WORK TASK:
Could you output every record below exactly, leaving out the pictures?

─── SOURCE MATERIAL

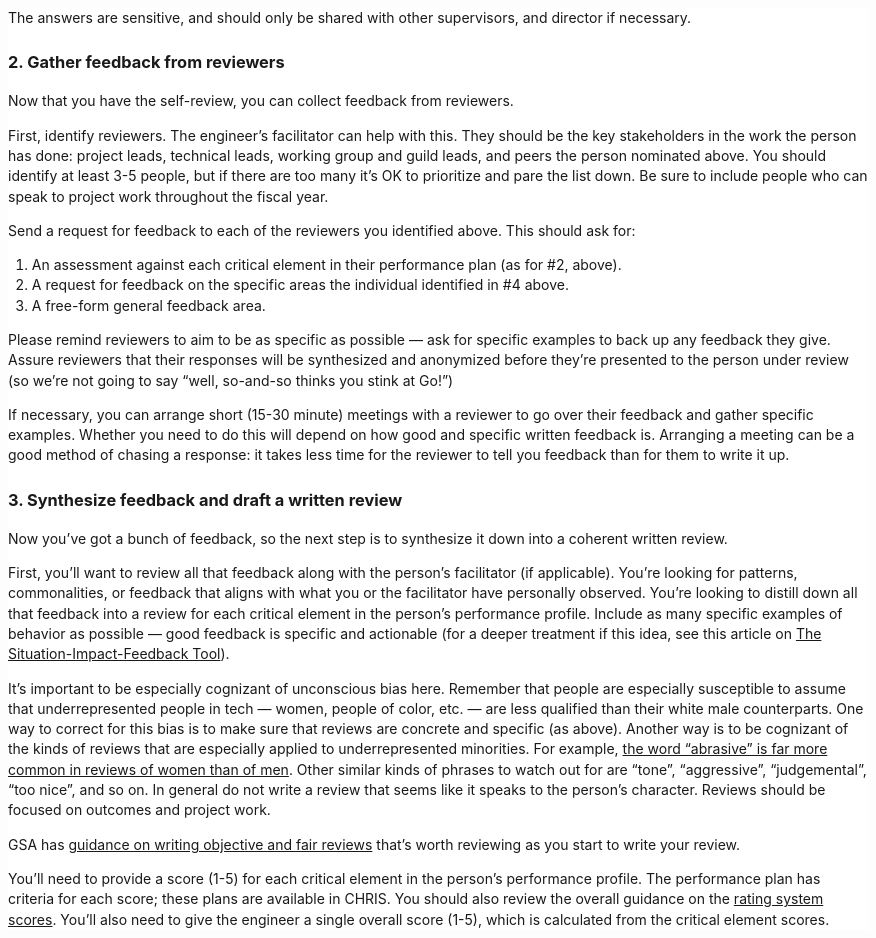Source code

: The answers are sensitive, and should only be shared with other supervisors, and director if necessary.

### 2. Gather feedback from reviewers
Now that you have the self-review, you can collect feedback from reviewers.

First, identify reviewers. The engineer’s facilitator can help with this. They should be the key stakeholders in the work the person has done: project leads, technical leads, working group and guild leads, and peers the person nominated above. You should identify at least 3-5 people, but if there are too many it’s OK to prioritize and pare the list down. Be sure to include people who can speak to project work throughout the fiscal year.

Send a request for feedback to each of the reviewers you identified above. This should ask for:

1. An assessment against each critical element in their performance plan (as for #2, above). 
2. A request for feedback on the specific areas the individual identified in #4 above.
3. A free-form general feedback area.

Please remind reviewers to aim to be as specific as possible — ask for specific examples to back up any feedback they give. Assure reviewers that their responses will be synthesized and anonymized before they’re presented to the person under review (so we’re not going to say “well, so-and-so thinks you stink at Go!”)

If necessary, you can arrange short (15-30 minute) meetings with a reviewer to go over their feedback and gather specific examples. Whether you need to do this will depend on how good and specific written feedback is. Arranging a meeting can be a good method of chasing a response: it takes less time for the reviewer to tell you feedback than for them to write it up.

### 3. Synthesize feedback and draft a written review
Now you’ve got a bunch of feedback, so the next step is to synthesize it down into a coherent written review.

First, you’ll want to review all that feedback along with the person’s facilitator (if applicable). You’re looking for patterns, commonalities, or feedback that aligns with what you or the facilitator have personally observed. You’re looking to distill down all that feedback into a review for each critical element in the person’s performance profile. Include as many specific examples of behavior as possible — good feedback is specific and actionable (for a deeper treatment if this idea, see this article on [The Situation-Impact-Feedback Tool](https://www.mindtools.com/pages/article/situation-behavior-impact-feedback.htm)).

It’s important to be especially cognizant of unconscious bias here. Remember that people are especially susceptible to assume that underrepresented people in tech — women, people of color, etc. — are less qualified than their white male counterparts. One way to correct for this bias is to make sure that reviews are concrete and specific (as above). Another way is to be cognizant of the kinds of reviews that are especially applied to underrepresented minorities. For example, [the word “abrasive” is far more common in reviews of women than of men](https://www.fastcompany.com/3034895/the-one-word-men-never-see-in-their-performance-reviews). Other similar kinds of phrases to watch out for are “tone”, “aggressive”, “judgemental”, “too nice”, and so on. In general do not write a review that seems like it speaks to the person’s character. Reviews should be focused on outcomes and project work. 

GSA has [guidance on writing objective and fair reviews](https://insite.gsa.gov/cdnstatic/insite/Appraising_Objectively_and_Fairly.pdf) that’s worth reviewing as you start to write your review.

You’ll need to provide a score (1-5) for each critical element in the person’s performance profile. The performance plan has criteria for each score; these plans are available in CHRIS. You should also review the overall guidance on the [rating system scores](https://docs.google.com/document/d/1YtnP2RoSJZh5IiKWVJwxyAksjafCqlmBXspCV8nlhZM/edit). You’ll also need to give the engineer a single overall score (1-5), which is calculated from the critical element scores.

──────

RESPONSE BELOW:
Source code

: The answers are sensitive, and should only be shared with other supervisors, and director if necessary.

### 2. Gather feedback from reviewers
Now that you have the self-review, you can collect feedback from reviewers.

First, identify reviewers. The engineer’s facilitator can help with this. They should be the key stakeholders in the work the person has done: project leads, technical leads, working group and guild leads, and peers the person nominated above. You should identify at least 3-5 people, but if there are too many it’s OK to prioritize and pare the list down. Be sure to include people who can speak to project work throughout the fiscal year.

Send a request for feedback to each of the reviewers you identified above. This should ask for:

1. An assessment against each critical element in their performance plan (as for #2, above). 
2. A request for feedback on the specific areas the individual identified in #4 above.
3. A free-form general feedback area.

Please remind reviewers to aim to be as specific as possible — ask for specific examples to back up any feedback they give. Assure reviewers that their responses will be synthesized and anonymized before they’re presented to the person under review (so we’re not going to say “well, so-and-so thinks you stink at Go!”)

If necessary, you can arrange short (15-30 minute) meetings with a reviewer to go over their feedback and gather specific examples. Whether you need to do this will depend on how good and specific written feedback is. Arranging a meeting can be a good method of chasing a response: it takes less time for the reviewer to tell you feedback than for them to write it up.

### 3. Synthesize feedback and draft a written review
Now you’ve got a bunch of feedback, so the next step is to synthesize it down into a coherent written review.

First, you’ll want to review all that feedback along with the person’s facilitator (if applicable). You’re looking for patterns, commonalities, or feedback that aligns with what you or the facilitator have personally observed. You’re looking to distill down all that feedback into a review for each critical element in the person’s performance profile. Include as many specific examples of behavior as possible — good feedback is specific and actionable (for a deeper treatment if this idea, see this article on [The Situation-Impact-Feedback Tool](https://www.mindtools.com/pages/article/situation-behavior-impact-feedback.htm)).

It’s important to be especially cognizant of unconscious bias here. Remember that people are especially susceptible to assume that underrepresented people in tech — women, people of color, etc. — are less qualified than their white male counterparts. One way to correct for this bias is to make sure that reviews are concrete and specific (as above). Another way is to be cognizant of the kinds of reviews that are especially applied to underrepresented minorities. For example, [the word “abrasive” is far more common in reviews of women than of men](https://www.fastcompany.com/3034895/the-one-word-men-never-see-in-their-performance-reviews). Other similar kinds of phrases to watch out for are “tone”, “aggressive”, “judgemental”, “too nice”, and so on. In general do not write a review that seems like it speaks to the person’s character. Reviews should be focused on outcomes and project work. 

GSA has [guidance on writing objective and fair reviews](https://insite.gsa.gov/cdnstatic/insite/Appraising_Objectively_and_Fairly.pdf) that’s worth reviewing as you start to write your review.

You’ll need to provide a score (1-5) for each critical element in the person’s performance profile. The performance plan has criteria for each score; these plans are available in CHRIS. You should also review the overall guidance on the [rating system scores](https://docs.google.com/document/d/1YtnP2RoSJZh5IiKWVJwxyAksjafCqlmBXspCV8nlhZM/edit). You’ll also need to give the engineer a single overall score (1-5), which is calculated from the critical element scores.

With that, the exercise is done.